» **TRY IT**
Reproduce nothing beyond the line containing "left knee: (392, 571, -30)". From the first line of the data below down to it, copy each line exactly, without the pictures.
::::::::
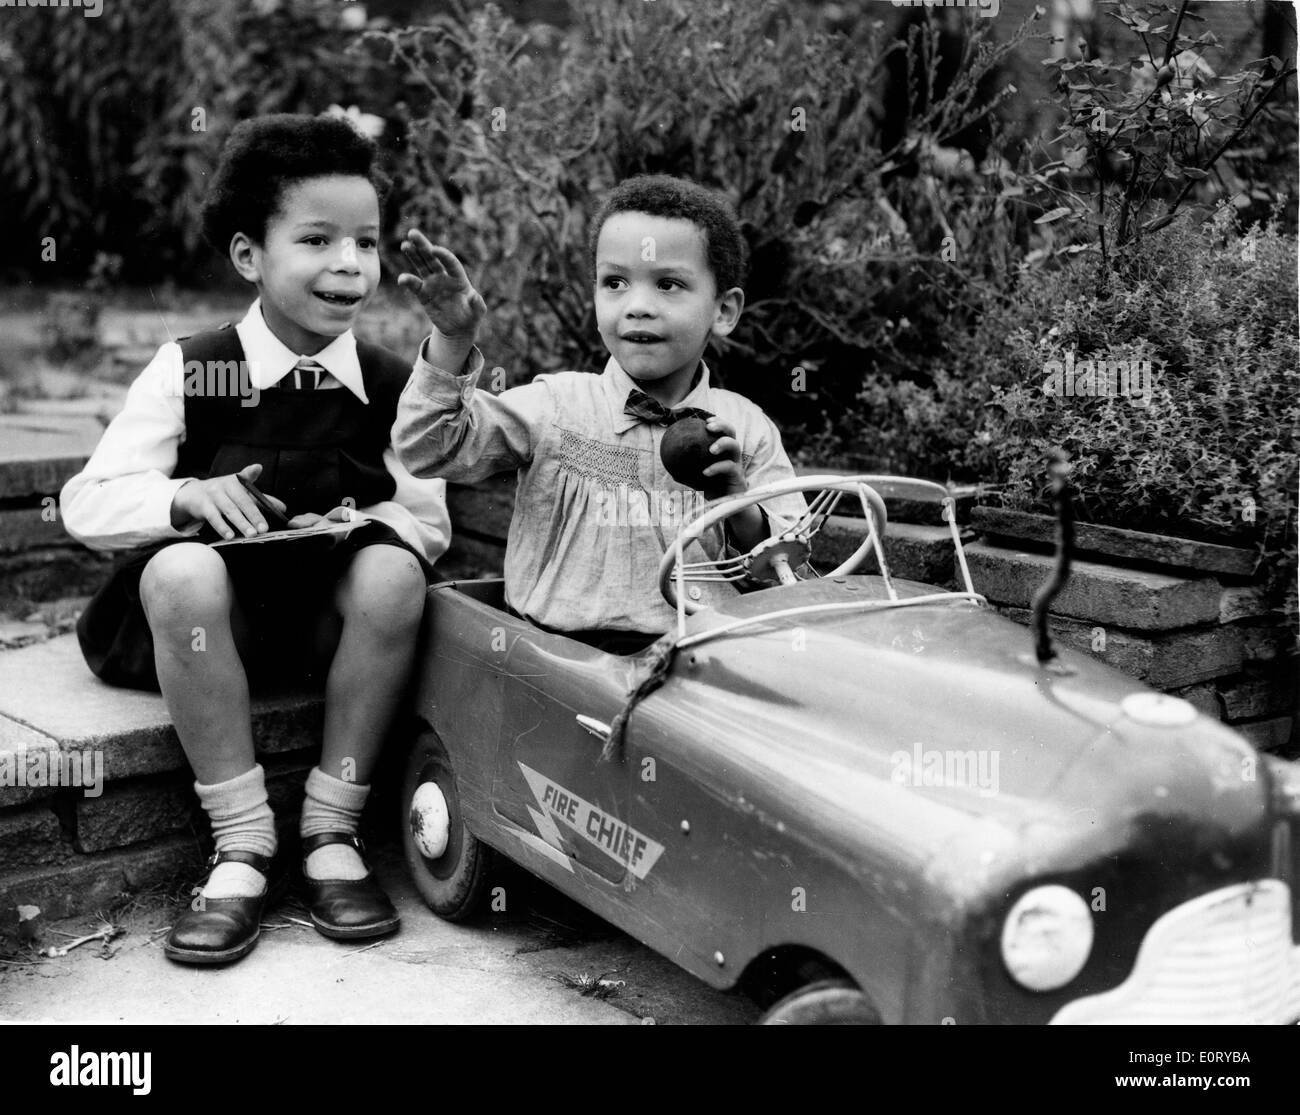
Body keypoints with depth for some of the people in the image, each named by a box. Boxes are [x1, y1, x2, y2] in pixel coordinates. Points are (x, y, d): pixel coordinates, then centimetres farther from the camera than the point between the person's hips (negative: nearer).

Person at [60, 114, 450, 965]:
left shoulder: (394, 385, 2)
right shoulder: (188, 371, -3)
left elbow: (430, 520, 4)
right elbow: (86, 504, -4)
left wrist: (365, 522, -19)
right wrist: (184, 497, -25)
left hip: (336, 614, 2)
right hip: (206, 614, -1)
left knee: (392, 571, -30)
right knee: (181, 569, -34)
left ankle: (332, 833, -14)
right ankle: (241, 848, -21)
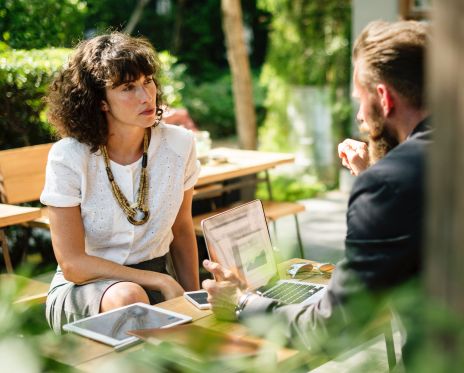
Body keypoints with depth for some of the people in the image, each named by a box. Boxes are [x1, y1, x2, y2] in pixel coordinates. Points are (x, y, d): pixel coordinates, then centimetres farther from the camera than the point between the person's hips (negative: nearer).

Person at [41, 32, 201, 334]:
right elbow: (72, 264, -15)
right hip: (83, 287, -3)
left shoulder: (179, 144, -6)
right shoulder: (68, 158, -16)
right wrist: (161, 281, -20)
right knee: (128, 297, -36)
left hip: (155, 283, 3)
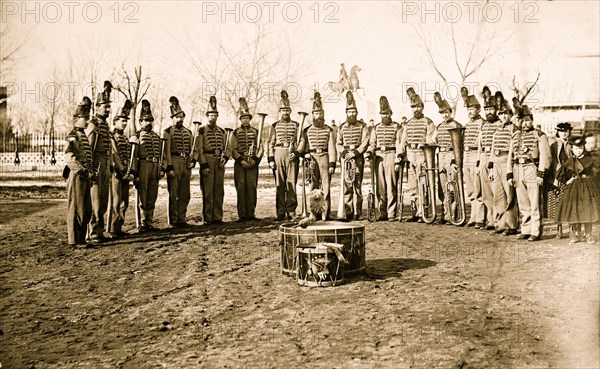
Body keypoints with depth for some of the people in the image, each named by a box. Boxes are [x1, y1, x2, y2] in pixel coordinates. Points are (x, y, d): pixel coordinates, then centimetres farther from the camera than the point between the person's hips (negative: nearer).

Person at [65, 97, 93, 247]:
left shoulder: (84, 136, 17)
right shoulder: (72, 137, -11)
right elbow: (69, 159, -21)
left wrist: (90, 173, 16)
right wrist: (83, 171, -18)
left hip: (86, 177, 9)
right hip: (77, 177, -9)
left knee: (87, 210, 13)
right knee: (76, 209, -3)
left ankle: (81, 238, 23)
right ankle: (74, 240, 4)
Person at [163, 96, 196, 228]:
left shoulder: (188, 132, 16)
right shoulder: (168, 132, -3)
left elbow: (194, 149, 18)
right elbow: (166, 151, -9)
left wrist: (193, 161, 1)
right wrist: (169, 168, -15)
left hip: (186, 166, 6)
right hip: (174, 164, -6)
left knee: (185, 195, 9)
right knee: (173, 195, -1)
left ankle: (181, 219, 18)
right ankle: (173, 221, 6)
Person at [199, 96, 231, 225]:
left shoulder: (222, 132, 15)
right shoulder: (202, 131, 0)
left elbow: (228, 148, 16)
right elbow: (199, 150, -6)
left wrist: (225, 158, -3)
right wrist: (204, 165, -13)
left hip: (220, 164, 5)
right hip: (207, 163, -5)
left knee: (219, 191, 6)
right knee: (207, 192, -3)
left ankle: (217, 217, 13)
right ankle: (207, 219, 2)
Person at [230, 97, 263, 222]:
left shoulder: (255, 132, 12)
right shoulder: (236, 133, 9)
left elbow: (260, 147, 7)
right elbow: (233, 149, 2)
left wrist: (255, 160, -8)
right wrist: (241, 160, -11)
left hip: (253, 163, 1)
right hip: (240, 163, -1)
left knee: (252, 187, -1)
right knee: (241, 188, -3)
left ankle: (251, 214, 4)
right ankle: (242, 215, 1)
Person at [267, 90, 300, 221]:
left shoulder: (296, 125, 9)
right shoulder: (275, 126, 11)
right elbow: (271, 143, 6)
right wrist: (271, 159, -1)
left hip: (292, 155, -1)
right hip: (278, 155, 1)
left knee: (291, 183, -3)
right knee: (279, 184, 2)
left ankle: (291, 211, 3)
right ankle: (280, 212, 7)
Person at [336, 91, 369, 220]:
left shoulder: (362, 126, 6)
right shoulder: (341, 127, 14)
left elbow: (365, 143, -3)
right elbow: (338, 144, 11)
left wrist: (355, 152, -15)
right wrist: (344, 152, -8)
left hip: (358, 158, -2)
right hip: (345, 158, 2)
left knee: (357, 185, -4)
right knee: (346, 185, -2)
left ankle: (357, 213, -1)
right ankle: (348, 212, 1)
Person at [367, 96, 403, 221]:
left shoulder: (396, 127, 6)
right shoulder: (376, 128, 18)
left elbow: (399, 144, -1)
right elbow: (372, 143, 14)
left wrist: (398, 159, -11)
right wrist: (369, 152, -7)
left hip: (391, 156, -4)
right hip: (378, 157, 4)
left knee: (391, 186, -7)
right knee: (380, 186, 3)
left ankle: (392, 213, -4)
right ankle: (383, 213, 9)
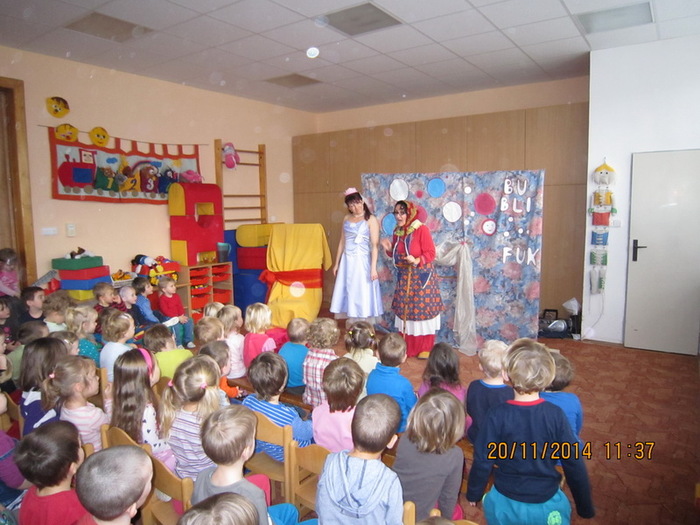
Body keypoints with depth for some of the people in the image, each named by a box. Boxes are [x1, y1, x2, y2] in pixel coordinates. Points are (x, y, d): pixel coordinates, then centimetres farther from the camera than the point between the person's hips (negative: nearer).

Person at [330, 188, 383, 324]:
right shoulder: (346, 219, 9)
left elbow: (375, 245, -12)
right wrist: (337, 263, 14)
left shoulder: (371, 219, -7)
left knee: (362, 295, -3)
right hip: (347, 261, 6)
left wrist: (373, 267, -18)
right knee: (348, 294, 8)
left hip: (362, 261, -5)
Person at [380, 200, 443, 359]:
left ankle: (425, 347, 15)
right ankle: (407, 346, 23)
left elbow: (431, 253, -15)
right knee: (405, 311, 10)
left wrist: (417, 261, -30)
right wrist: (389, 249, -6)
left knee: (423, 310, 1)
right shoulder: (397, 231, 5)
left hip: (421, 277, -6)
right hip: (404, 277, 6)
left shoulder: (421, 229, -15)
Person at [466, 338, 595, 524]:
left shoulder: (497, 415, -20)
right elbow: (574, 463, -10)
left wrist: (473, 493, 5)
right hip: (546, 506, 1)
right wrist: (586, 507, 5)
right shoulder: (555, 414, -17)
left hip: (506, 504, 0)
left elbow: (483, 461, -12)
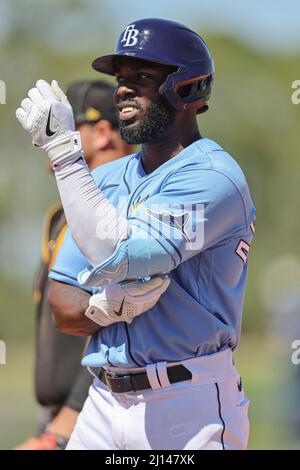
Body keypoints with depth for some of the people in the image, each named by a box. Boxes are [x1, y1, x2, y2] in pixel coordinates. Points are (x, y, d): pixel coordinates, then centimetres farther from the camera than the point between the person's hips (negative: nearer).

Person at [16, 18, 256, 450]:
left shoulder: (213, 178, -11)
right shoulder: (106, 179, 12)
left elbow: (118, 255, -24)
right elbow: (62, 308, 9)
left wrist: (63, 149, -19)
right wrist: (110, 307, -13)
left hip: (188, 410, -6)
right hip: (105, 400, 6)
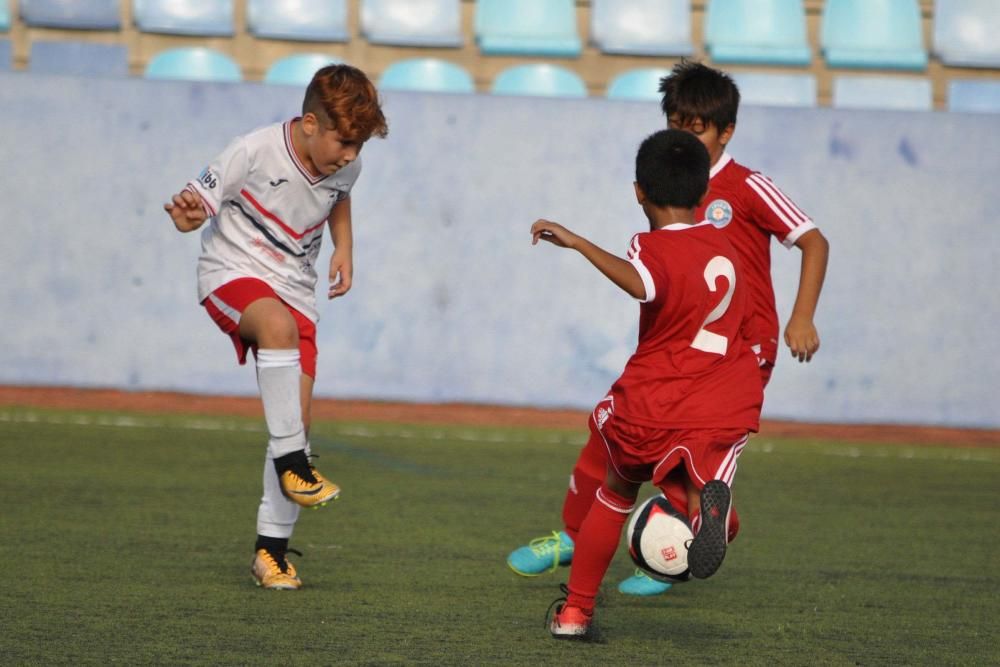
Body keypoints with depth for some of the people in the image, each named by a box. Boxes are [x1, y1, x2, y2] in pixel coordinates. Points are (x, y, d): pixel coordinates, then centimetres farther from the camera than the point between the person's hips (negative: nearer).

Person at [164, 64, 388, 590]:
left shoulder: (346, 166, -3)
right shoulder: (255, 152, -20)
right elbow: (195, 206, -14)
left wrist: (344, 248, 6)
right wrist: (187, 214, -38)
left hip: (295, 287, 5)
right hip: (232, 272, -5)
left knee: (297, 417, -6)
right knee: (280, 325, -40)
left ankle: (272, 549, 5)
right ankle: (290, 463, -33)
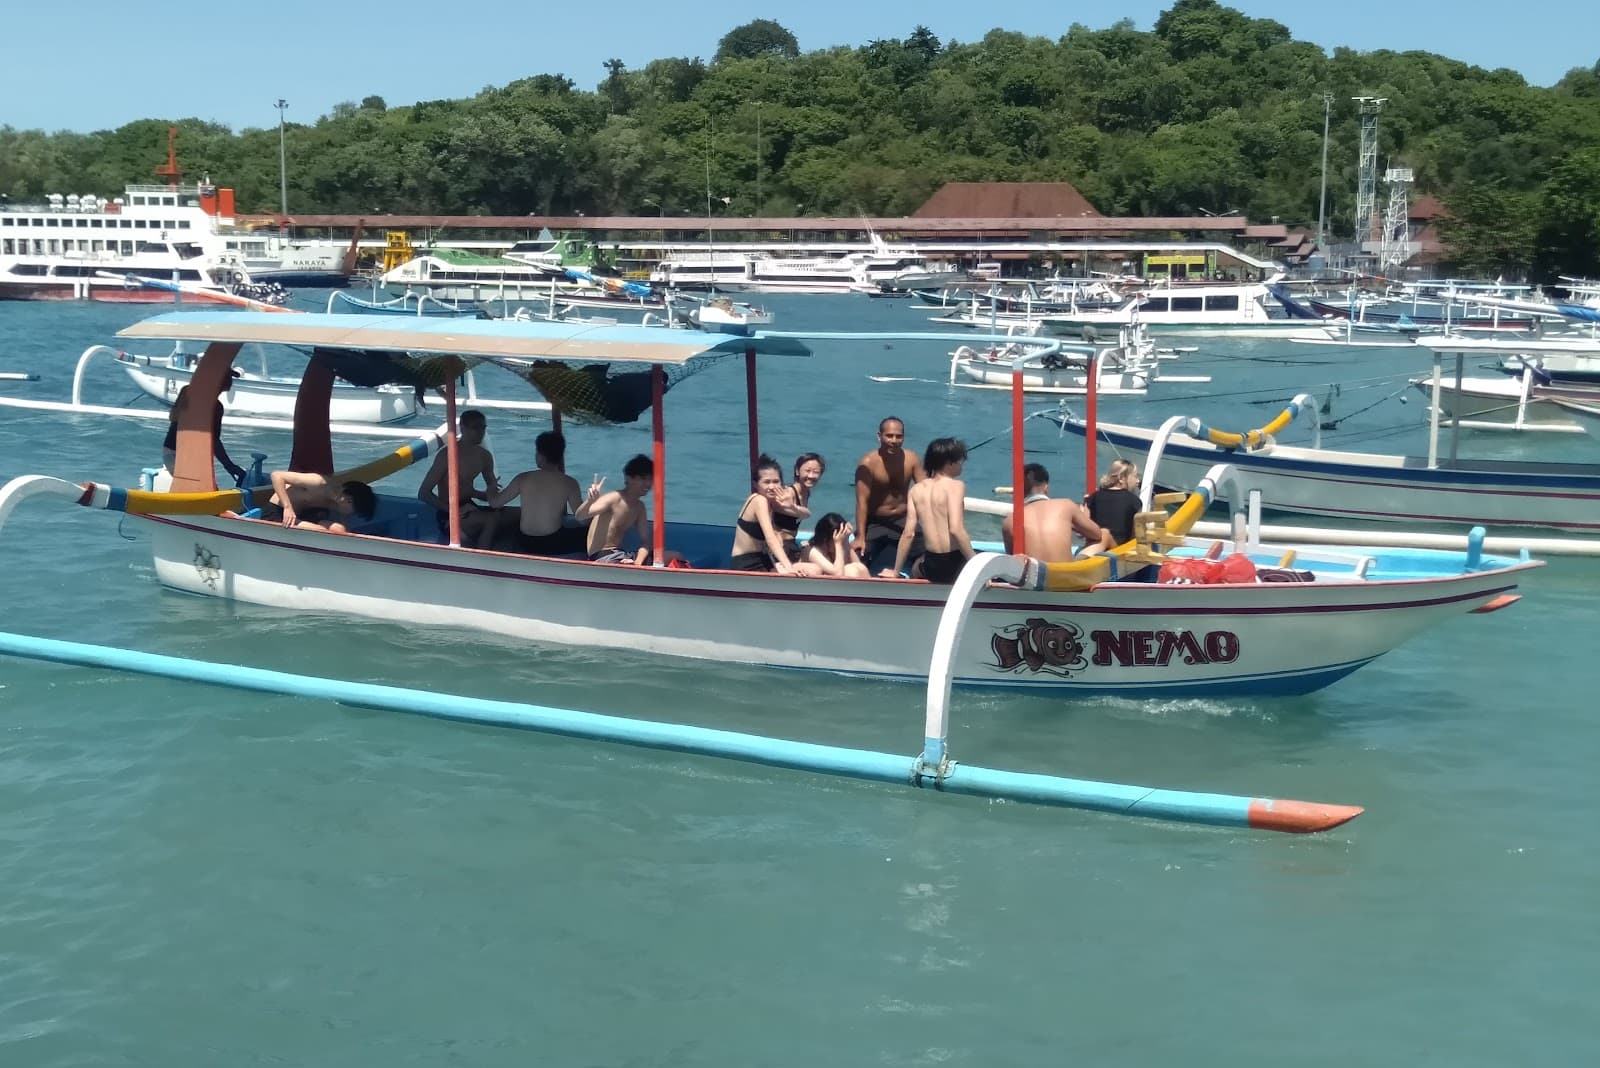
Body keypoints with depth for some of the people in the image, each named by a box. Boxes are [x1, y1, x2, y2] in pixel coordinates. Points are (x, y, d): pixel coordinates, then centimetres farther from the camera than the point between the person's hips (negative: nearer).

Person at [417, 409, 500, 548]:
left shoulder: (484, 456, 6)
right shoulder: (447, 455, -14)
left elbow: (492, 496, 12)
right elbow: (423, 494, -16)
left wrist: (491, 493, -14)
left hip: (468, 509, 7)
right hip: (447, 516, -7)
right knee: (493, 518, -31)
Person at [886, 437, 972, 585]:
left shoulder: (916, 490, 5)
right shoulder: (955, 486, -10)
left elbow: (908, 534, 2)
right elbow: (956, 529, -22)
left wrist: (896, 571, 10)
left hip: (930, 566, 5)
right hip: (954, 564, -5)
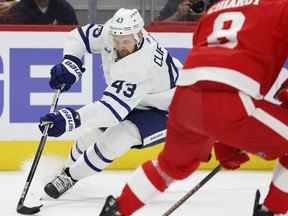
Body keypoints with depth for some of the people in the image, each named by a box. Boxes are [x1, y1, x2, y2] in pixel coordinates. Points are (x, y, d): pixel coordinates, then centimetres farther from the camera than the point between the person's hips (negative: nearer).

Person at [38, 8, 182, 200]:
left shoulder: (139, 67, -42)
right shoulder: (110, 32, -20)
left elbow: (113, 107, -45)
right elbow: (81, 36, -2)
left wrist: (71, 119, -54)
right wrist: (69, 64, -20)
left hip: (166, 112, -9)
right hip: (137, 100, 9)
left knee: (115, 138, -25)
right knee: (92, 131, 6)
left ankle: (70, 177, -7)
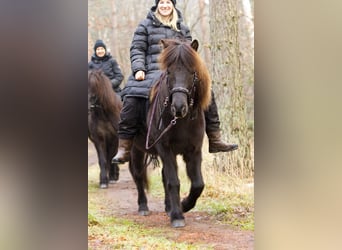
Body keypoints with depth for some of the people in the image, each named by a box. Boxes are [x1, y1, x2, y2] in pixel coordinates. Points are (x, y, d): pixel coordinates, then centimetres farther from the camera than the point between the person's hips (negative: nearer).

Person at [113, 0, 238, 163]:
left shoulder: (182, 28, 19)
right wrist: (138, 69, -12)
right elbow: (137, 49, 4)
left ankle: (215, 140, -2)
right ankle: (124, 149, -22)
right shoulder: (145, 25, 10)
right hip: (152, 72, -3)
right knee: (131, 99, -28)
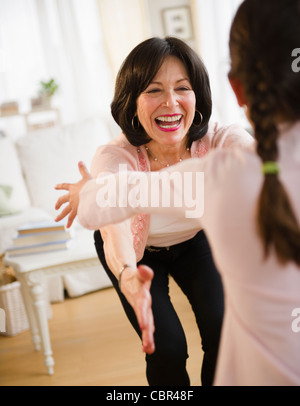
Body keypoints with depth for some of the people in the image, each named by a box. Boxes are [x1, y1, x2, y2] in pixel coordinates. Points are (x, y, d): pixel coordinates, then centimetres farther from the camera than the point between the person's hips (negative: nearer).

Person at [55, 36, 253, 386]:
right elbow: (113, 227, -56)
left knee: (222, 331, -10)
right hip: (139, 249, -2)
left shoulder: (219, 140, -32)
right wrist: (128, 277, -78)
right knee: (167, 347, -10)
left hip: (192, 239, 2)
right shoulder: (114, 157, -38)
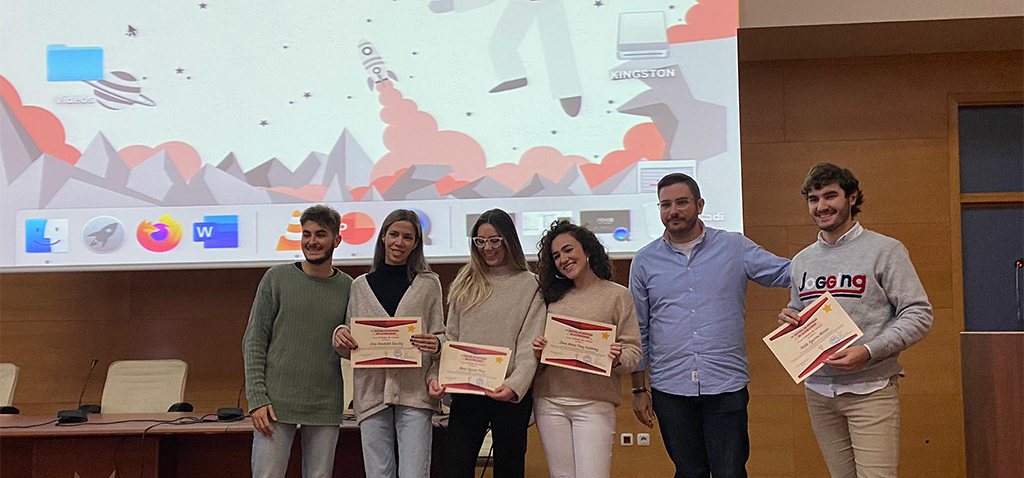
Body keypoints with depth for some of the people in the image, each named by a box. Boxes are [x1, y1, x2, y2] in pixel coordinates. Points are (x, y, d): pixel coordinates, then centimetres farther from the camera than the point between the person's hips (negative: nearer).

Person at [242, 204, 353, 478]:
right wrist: (257, 399, -8)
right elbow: (253, 343, 1)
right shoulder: (277, 278, 2)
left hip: (326, 407, 2)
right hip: (276, 403, -2)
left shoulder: (348, 287, 8)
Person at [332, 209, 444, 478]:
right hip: (372, 393, 2)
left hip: (414, 393, -2)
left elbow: (440, 337, 10)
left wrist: (436, 346, -13)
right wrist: (340, 336, -7)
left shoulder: (428, 284, 9)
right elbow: (349, 350, 15)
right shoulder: (360, 286, 13)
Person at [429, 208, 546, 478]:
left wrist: (515, 385, -23)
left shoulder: (529, 285, 0)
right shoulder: (465, 283, 11)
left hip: (511, 394, -2)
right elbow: (450, 338, 10)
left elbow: (530, 347, -7)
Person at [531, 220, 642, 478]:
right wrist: (538, 351, -7)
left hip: (594, 403, -3)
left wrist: (617, 360, -22)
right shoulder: (554, 298, 12)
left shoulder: (617, 295, 2)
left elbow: (633, 352, -1)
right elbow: (542, 345, 15)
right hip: (549, 401, 4)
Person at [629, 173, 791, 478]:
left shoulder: (735, 248, 4)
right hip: (669, 389, 2)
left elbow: (788, 272, 4)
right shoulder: (645, 261, 7)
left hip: (726, 386, -1)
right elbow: (639, 330, 12)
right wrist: (639, 388, 10)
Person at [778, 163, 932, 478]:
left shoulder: (884, 250, -3)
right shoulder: (802, 261, 13)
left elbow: (919, 315, -8)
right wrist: (789, 320, 0)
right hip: (818, 390, 5)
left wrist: (869, 351, -20)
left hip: (870, 389, -5)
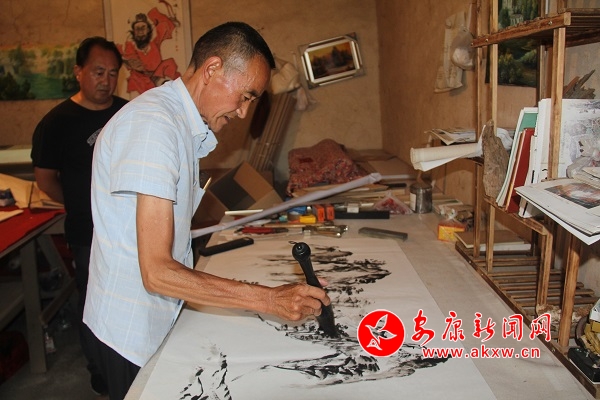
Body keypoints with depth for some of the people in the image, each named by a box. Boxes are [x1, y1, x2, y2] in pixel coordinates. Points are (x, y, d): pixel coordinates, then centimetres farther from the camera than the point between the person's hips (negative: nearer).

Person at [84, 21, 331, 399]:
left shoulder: (185, 123, 7)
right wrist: (269, 300, -30)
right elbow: (157, 272, -28)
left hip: (161, 315, 9)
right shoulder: (154, 124, -24)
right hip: (133, 328, -8)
::::::::
» **RESPONSE**
Body keypoints with depth for some of the people in the image, each named by a box. Boxes are [x1, y1, x2, y2] in pixel coordinates. Points are (x, y, d): pixel coordinates, then centimetres farther from the camera than the point between the person's hips (negative: nearer).

Person at [60, 114, 450, 965]:
left shoulder: (394, 385, 2)
right shoulder: (188, 371, -3)
left elbow: (430, 520, 4)
right elbow: (86, 504, -4)
left wrist: (365, 522, -19)
right wrist: (184, 497, -25)
left hip: (336, 614, 2)
right hip: (206, 614, -1)
left knee: (392, 571, -30)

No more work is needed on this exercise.